Welcome to my 13th post for this #Blogtober – I’m not doing too bad so far aye! Today’s post is surrounding ’emotionally unstable personality disorder’ – one of the very first diagnoses I received under CAMHS but only found out about it during university.
‘Emotionally unstable personality disorder’ is the newer term for ‘borderline personality disorder’ as these days doctors tend not to refer to a patient being borderline narcissistic and psychotic.
KEY SYMPTOMS OF EUPD:
1. FEAR OF ABANDONMENT:
Those with EUPD possess a fear of being abandoned or left alone. As a result, they may resort to extreme efforts to prevent this from happening. Unfortunately, this insecurity of losing someone you care about often means they begin to distance themselves and drive them away regardless. They are sensitive to rejection, criticism and abandonment. They often need reassurance.
This fear of abandonment can be quite isolating, some days it’s all an individual can think about and consumes their world.
2. INTENSE ANGER / DIFFICULTY CONTROLLING ANGER:
This anger can be directed at themselves – why can’t we manage like everyone else?

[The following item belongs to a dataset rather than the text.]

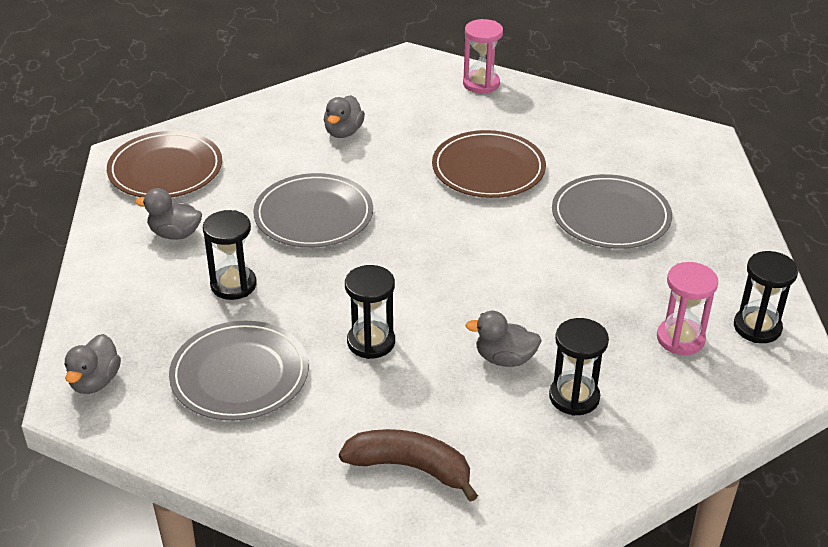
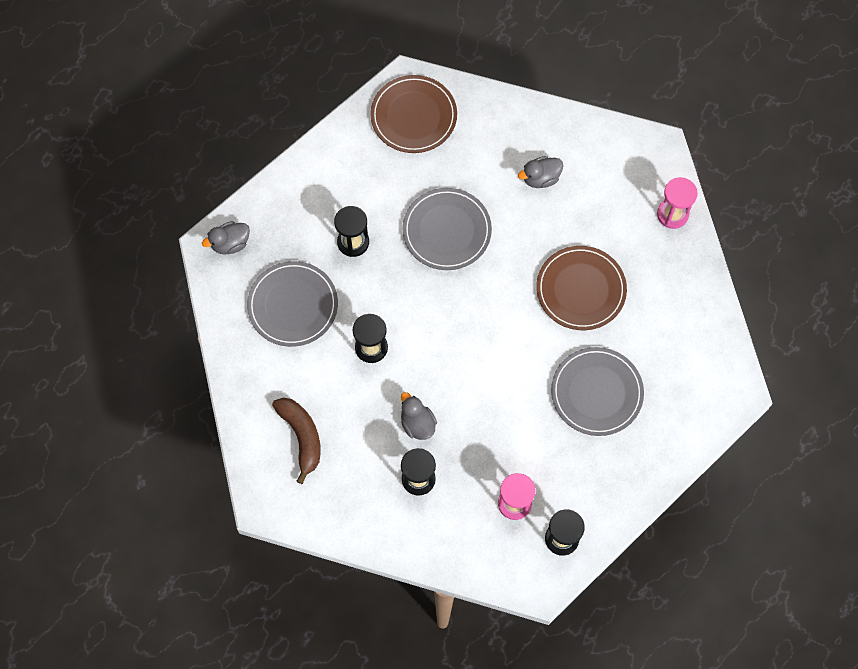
camera: 50 degrees right, 30 degrees up
(175, 234) = (365, 175): grey duck -> none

This anger can be directed at the world – why does it cause so much pain? It can be directed at others – why are we not good enough for them? The anger can be intense, it’s immediate. 0 to 100 real quick. It often comes with immediate remorse for it too.
Those with EUPD can be impulsive, with self-sabotaging behaviours and actions. These can include gambling, excessive spending, binge eating, substance misuse. This impulsivity can be a result of having no fear for the consequences. It could be that they feel distant from everything and everyone around them. It could be a result of the drastic changes in their emotions. It could be a result of a trigger sending their emotions off the scale. They might feel out of control and are trying to take it back.
This can include behaviours such as:
- excessive gambling
- excessive spending
- binge eating
- substance misuse
- taking risks
- reckless driving
- drink driving
- casual sex
- unprotected sex
- excessive drinking
4. UNSTABLE / INTENSE RELATIONSHIPS:
Those with EUPD can have issues creating and maintaining healthy relationships: with partners, family, co-workers, friends etc. They can switch between idealisation and devaluation of others and themselves. Such intense feelings can often push people away, ironically even though they fear being left. Therefore relationships with an individual with EUPD can change between intense, almost obsession to chaotic and unstable.
5. PERSISTENT UNSTABLE SELF-IMAGE/ SENSE OF SELF:
Those with EUPD can struggle with knowing who they are. I know I do. There are blank spaces where they should know how they feel about themselves or the world. It can often be heavily influenced by those they are around. They may have no strong sense of who they are or why they are here.
6. SUICIDAL IDEATION AND SELF-HARMING:
Those with EUPD may have self-destructive behaviour as a reaction to their own actions and behaviours. They may have self-destructive behaviours as a means to punish themselves. They may have self-destructive behaviours over minor inconveniences. They may have self-destructive tendencies to deal with their internal or external pain. It could be a way to regain control in a time of their life where it feels like they have none. When someone receives some criticism or rejection, it can make them feel low like a 3 out of 10. For those experiencing EUPD, it can make them feel like -300 out of 10.
7. INTENSE EMOTIONS THAT CAN CHANGE VERY QUICKLY:
I think the name is pretty self-explanatory for this disorder. It can conjure up strong emotions that you struggle to cope with. These intense emotions can last from a few hours to a few days and can change very quickly. The important part of this is that the mood changes are rapid, intense and sometimes extreme.
Those with EUPD can have issues handling stress and unexpected events and change. As a result, all of the symptoms listed are heightened under stressful environments.
8. CHRONIC FEELINGS OF EMPTINESS:
Those with EUPD can experience intense emotions as I have previously mentioned, but they can also feel chronically empty – ironic right? The feelings of emptiness can be long-lasting and can increase the fear of abandonment.
9. STRESS-RELATED PARANOIA OR DISSOCIATION:
Those with EUPD can have issues knowing who they are, they can feel empty and their moods can change all out of their control. They often do not know what they feel. This can often mean that they feel cut off from reality, as well as themselves. It is a subconscious way to detach yourself from it all. They can also experience paranoid thoughts when they are stressed, this can make them feel suspicious of those around them. If they dissociate, they can feel spaced out.
Overall, an individual would need to meet 5 of these criteria to be diagnosed with emotionally unstable personality disorder.
This disorder definitely consumes more of my life than I care to admit. But with more awareness, we can understand and support each other in recovery.